Researchers have spent years grappling with the uncertain details of archaic humans’ first entry into Europe, but stone tools created about 1.4 million years ago may offer important insight.
The tools were discovered at the Korolevo archaeological site near Ukraine’s border with Romania, and have now considered the oldest known artifacts in Europe made by ancient humans. A team of archaeologists recently dated the tools and published their findings in Nature, delivering progress on critical questions about ancient human migration.
The age of the tools supports the theory that our ancestors — possibly Homo erectus, an archaic human believed to have gone extinct at least 117,000 years ago — journeyed into Europe from the east and continued to spread west.

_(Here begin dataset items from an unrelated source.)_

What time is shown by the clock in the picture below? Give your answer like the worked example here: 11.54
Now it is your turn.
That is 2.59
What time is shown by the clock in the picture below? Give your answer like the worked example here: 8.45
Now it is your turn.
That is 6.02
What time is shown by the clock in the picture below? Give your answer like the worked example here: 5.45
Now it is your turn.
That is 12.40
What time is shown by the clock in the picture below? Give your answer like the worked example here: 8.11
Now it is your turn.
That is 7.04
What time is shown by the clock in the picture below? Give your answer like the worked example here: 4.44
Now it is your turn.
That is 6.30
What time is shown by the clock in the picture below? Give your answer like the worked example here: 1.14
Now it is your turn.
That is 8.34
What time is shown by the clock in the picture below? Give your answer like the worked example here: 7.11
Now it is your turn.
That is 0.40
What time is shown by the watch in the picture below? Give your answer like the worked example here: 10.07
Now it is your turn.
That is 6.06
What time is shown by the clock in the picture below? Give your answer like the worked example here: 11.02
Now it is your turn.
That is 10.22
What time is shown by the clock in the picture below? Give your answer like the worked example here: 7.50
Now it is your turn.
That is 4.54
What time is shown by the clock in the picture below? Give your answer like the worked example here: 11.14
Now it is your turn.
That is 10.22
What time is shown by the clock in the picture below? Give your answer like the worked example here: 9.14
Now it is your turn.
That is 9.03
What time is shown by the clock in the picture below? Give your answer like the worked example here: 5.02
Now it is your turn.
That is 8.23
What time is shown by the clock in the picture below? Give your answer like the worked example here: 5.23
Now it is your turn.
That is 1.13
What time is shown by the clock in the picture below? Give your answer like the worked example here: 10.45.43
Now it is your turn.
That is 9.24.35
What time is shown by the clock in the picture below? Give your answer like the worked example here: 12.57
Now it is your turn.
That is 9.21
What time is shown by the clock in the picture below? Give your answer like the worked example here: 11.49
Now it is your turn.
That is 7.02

“Until now, there was no strong evidence for an east-to-west migration,” said Roman Garba, an archaeologist at the Czech Academy of Sciences in Prague and co-lead author of the Nature paper, in Nature News.
Dating the Tools
The team used a dating method based on cosmogenic nuclides to determine the date of the tools from the Korolevo site. Cosmogenic nuclides are rare isotopes created when high-energy cosmic rays interact with chemical elements in minerals on Earth’s surface.
The team observed the ratio of specific cosmogenic nuclides in the sediment layer where the tools were buried, concluding that the tools were an estimated 1.4 million years old.
Previously, the earliest dated evidence of archaic humans in Europe were fossils and stone tools discovered at caves in Spain and France. Both sets of evidence — featured in two prior studies — are 1.1 million to 1.2 million years old.
The Tools of Homo Erectus
Researchers suggest the tools might have belonged to Homo erectus; the Korolevo tools contain similarities to other tools discovered at sites in the Caucasus Mountains dated to around 1.8 million years ago — most notably at Dmanisi in Georgia, where numerous fossils classified as remnants of H. erectus have been found.
Although the dating appears to validate the westward movement of H. erectus into Europe, it is not certain that the hominin species made the tools as there were no human remains found at Korolevo.
Korolevo stands at a vital junction in archaeological history; older sites have been discovered further toward Asia, while younger sites occupy southwestern Europe. Various sites that precede Korolevo in age have shown the initial dispersal of early humans based on the presence of Oldowan tools, the earliest stone tool industry. Researchers have found 2.1 million-year-old tools in China, 2.4 million-year-old tools in North Africa, and nearly 2.5 million-year-old tools in Jordan.
The recent findings ultimately lend credence to the idea that the first humans to inhabit Europe entered from the east and potentially advanced through the valleys of the Danube River.